Os ácidos orgânicos produzidos durante a fermentação protegem o consórcio simbiótico da contaminação com microrganismos estrangeiros que não fazem parte da cultura. É necessário um tempo de fermentação ideal para a produção de um Kombucha potável. A fermentação mais longa frequentemente resulta na produção de níveis muito altos de ácido acético e torna a bebida imprópria para o consumo humano, já com um tempo menor que o ideal, a conversão do etanol em ácido acético não estará completa o que fornecerá um caráter alcoólico indesejado para a bebida.
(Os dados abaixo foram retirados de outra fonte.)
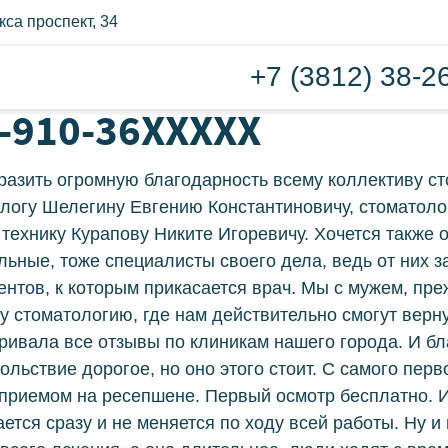
са проспект, 34
+7 (3812) 38-2
мплантация зубов
Зубн
7-910-36XXXXX
плантация всё на шести
Съё
разить огромную благодарность всему коллективу ст
ё на четырех
логу Шелегину Евгению Константиновичу, стоматоло
Бюгель
 технику Курапову Никите Игоревичу. Хочется также 
ротезирование
Пласти
льные, тоже специалисты своего дела, ведь от них з
ентов, к которым прикасается врач. Мы с мужем, пре
есъемное протезирование
Удал
ту стоматологию, где нам действительно смогут верну
ривала все отзывы по клиникам нашего города. И бл
Удален
иниры
ольствие дорогое, но оно этого стоит. С самого пер
приемом на ресепшене. Первый осмотр бесплатно. И
Лече
рамические виниры
ется сразу и не меняется по ходу всей работы. Ну и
Um fator muito importante na produção do Kombucha é o pH inicial estabelecido para a batelada. Este deve iniciar em valores mais altos (em torno de pH=8,0) já que, ao longo da fermentação, altos níveis de ácido acético e glucônico são formados, o que faz com que o pH caia drasticamente. O nível do pH ao longo do processo é outro fator que define o tempo de ideal de operação. Quando o pH atinge valores entre 2,0 e 4,0 (mais idealmente próximo de pH=3,0), significa que o pH ótimo para o Kombucha foi atingido e a produção pode ser finalizada.[2]

Referências[editar | editar código-fonte]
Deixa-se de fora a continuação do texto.